There are a number of checks in the script to ensure that the data received from PayPal has not been modified.

• The script checks the PayPal transaction id in the database to make sure that it has not been previously used.
• The subscription details of the item is checked against the database to make sure that it has not been changed.
• The receiver email address is checked to make sure that it is your primary PayPal receiver email address.

Subscription buttons are created using html coding and can be placed on any type of file so that they my be easily integrated within an existing web site.

The email functions can be used to send out newsletters to all or specific customers.

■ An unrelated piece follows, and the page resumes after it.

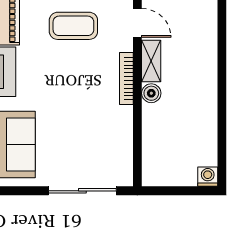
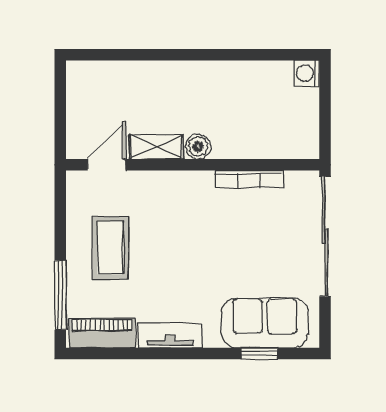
bookcase: (126, 79) -> (249, 179), moved
sliding door: (82, 191) -> (325, 236), width x1.36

• Email all customers who have purchased any item.
• Email all customers who have purchased a particular item.

This provides a brief description of some of the principles behind the application which incorporates the PayPal IPN system.

Instant Payment Notification (IPN) is the method that PayPal uses to automatically notify a defined web page when a PayPal payment has been made. For a complete description refer to the IPN Manual which you can find on the http://www.paypal.com/ipn site.

The principle that PayPal uses is as follows : You first create a PayPal button and place it on your web page or create the buttons dynamically from a database. When someone clicks on your button, PayPal posts data to the web page you defined during IPN set up. Your web page must then respond back to the paypal site.

After PayPal has confirmed the payment, it posts data back to your web page using IPN. If payment is correctly completed, PayPal sends 'completed' to your web page along with other data which your site can monitor. Once completed and verified has been received by your web page, you process the data in whatever way you want.

PHP-SecureArea takes the data from PayPal, carries out security checks to make sure the details are correct, then emails the purchaser with a username / password, all without any intervention by yourself. The purchaser is then able to login to the subscription area for a time period defined for that purchase.

Purchasing of a subscription is controlled by the PayPal IPN system. Only when the confirmed message is received from PayPal will the application process the purchase. There are a number of checks within the application to prevent attempts to spoof a purchase. These include checking the purchased price and currency, and checking the PayPal transaction id to make sure that it has not be used before.

You first set up the protected areas (the area that customers subscribe to) in the admin pages. So when you create a secure area name called 'protected1' which points to the protected1 folder, it modifies the htaccess file in the protected1 folder to point to an htpasswd file called htpasswd_1 where 1 is the alias record id. At the same time it creates a htpasswd file called htpasswd_1 in the htpasswd folder.

In fact there may be a number of htpasswd files, one for each secure area.

When a customer makes a purchase, the username is added to tblusers. At the same time it modifies htpasswd_1 with the correct username / password.

The password is automatically created by the system using a random character generator. The purchaser will receive an email which contains their password.

As soon as the user has received the password, they may log into their secure area for the time duration as defined by the subscription.

The purchaser may also log into a customer area, where they can see their particular details, listing their subscriptions. They may also change their password.

After the subscription has finished, or the customer cancels the subscription, the username / password is removed from the htpwasswd files so preventing the user accessing that secure area.